New Smartphone App Could Prevent Overeating

New Smartphone App Could Prevent Overeating

App known as SlipBuddy uses machine learning to discover the eating patterns and Predicts eating trouble spots.

Researchers from Worcester Polytechnic Institute (WPI) and the University of Connecticut (UConn) have developed an app known as SlipBuddy, which is focused on assisting users to manage overeating by tracking eating patterns, providing interventions, and helping change behavior. Study included 16 overweight participants with 18 age and not necessarily trying to lose weight. Nine participants were observed to lose an average of five pounds, three weighed the same, and four gained an average of two pounds.

The drawback with most weight-loss apps is that they are burdensome to use and don’t focus on actually trying to change the user’s behavior. SlipBuddy is a personalized intervention system, which is built through the integration of behavioral strategies and technologies such as mobile devices, machine learning, and text mining. This app is expected to help users in identifying factor triggering overeating. It recognizes unhealthy behaviors and it reminds users to keep accountable to a buddy that suggests better behaviors in a nonjudgmental way. Users are asked to check in three times a day to note their stress levels, fatigue, and hours of sleep, and whenever they feel they have overeaten.

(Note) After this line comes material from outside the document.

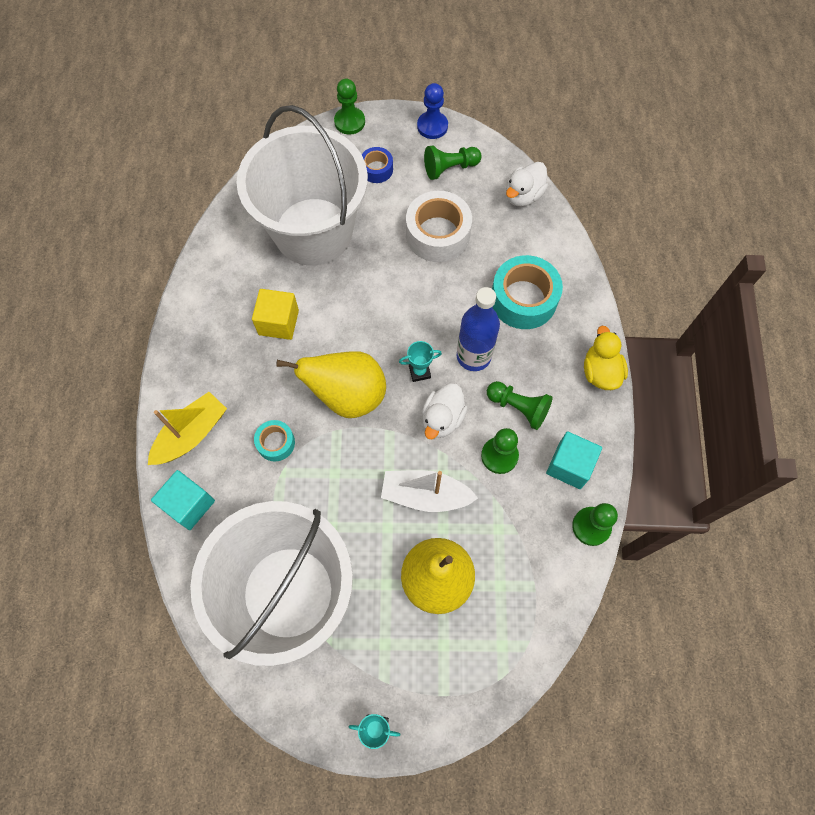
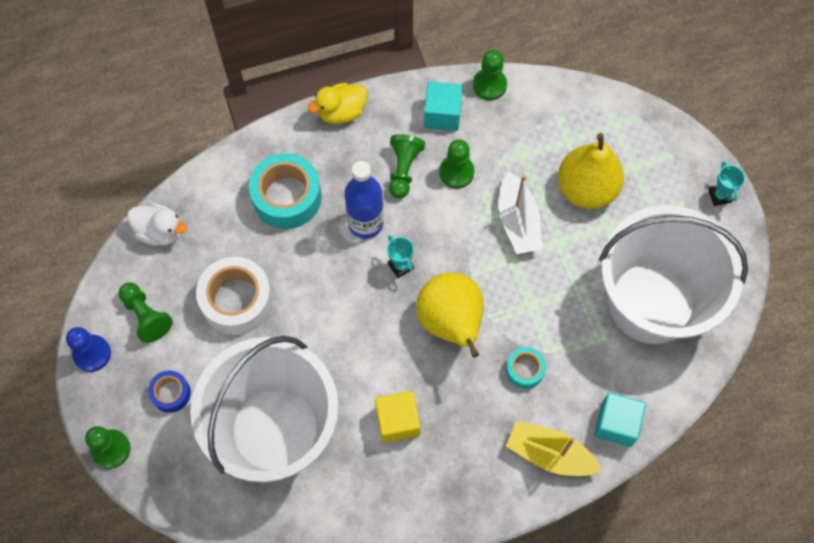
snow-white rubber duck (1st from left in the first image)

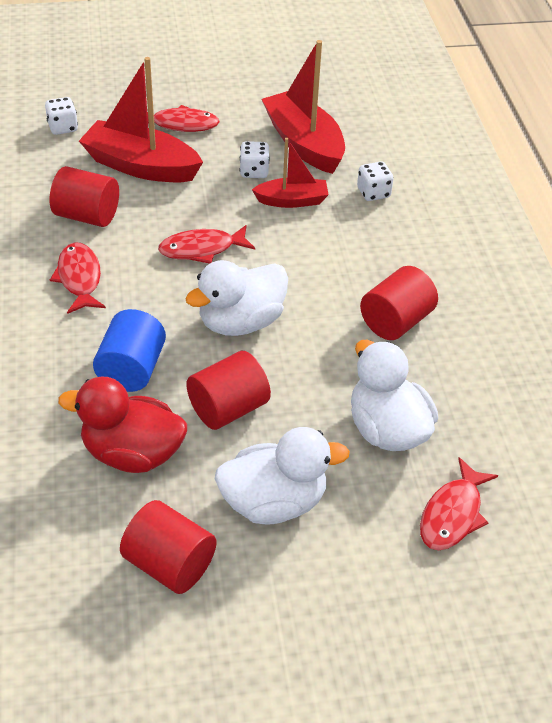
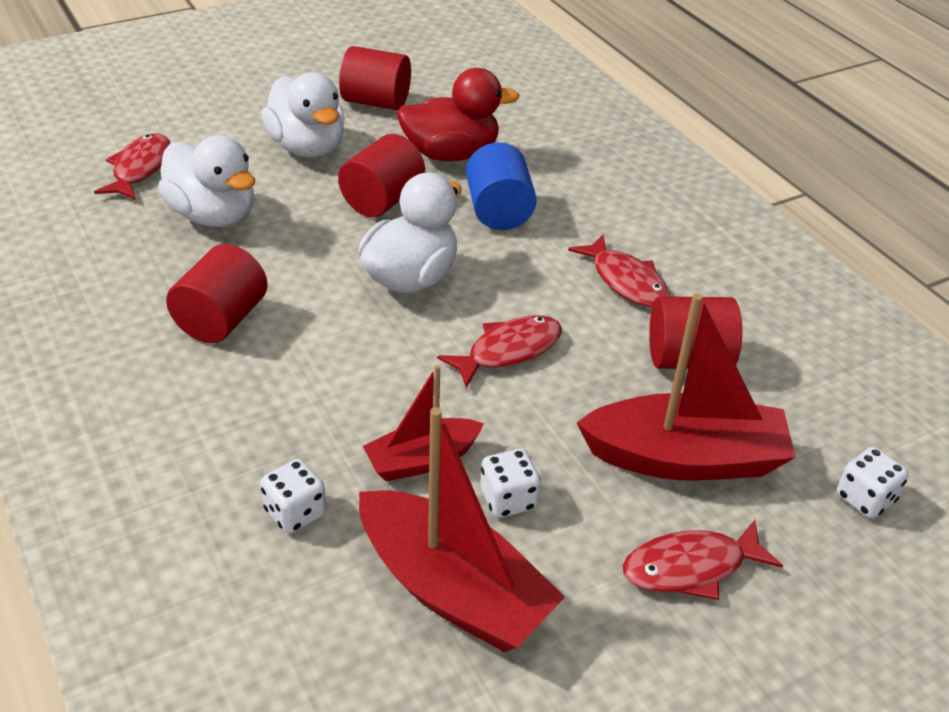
snow-white rubber duck (2nd from left)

According to Weight Management Market report published by Coherent Market Insights, obesity can lead to severe disorders such as diabetes and cardiovascular problems, which can affect ability of individual to maintain healthy life. Advances in technology such as use of health monitoring apps can help to maintain healthy lifestyle in obese patients. As the app collects information the system uses machine learning to find patterns that can be used to predict when the user is likely to overeat.

The app uncovers user-specific triggers, like late-night eating, watching TV, or sleepless nights. When the app predicts that the likelihood of overeating is high, it suggests interventions, for instance, taking a walk, turning off the TV or engaging in other activities that can help users reduce stress without resorting to eating. “Mobile technology, which is ubiquitous today, has the capacity to deliver evidence-based weight loss interventions with lower cost and user burden than traditional intervention models,” said Ruiz, associate professor of computer science at WPI.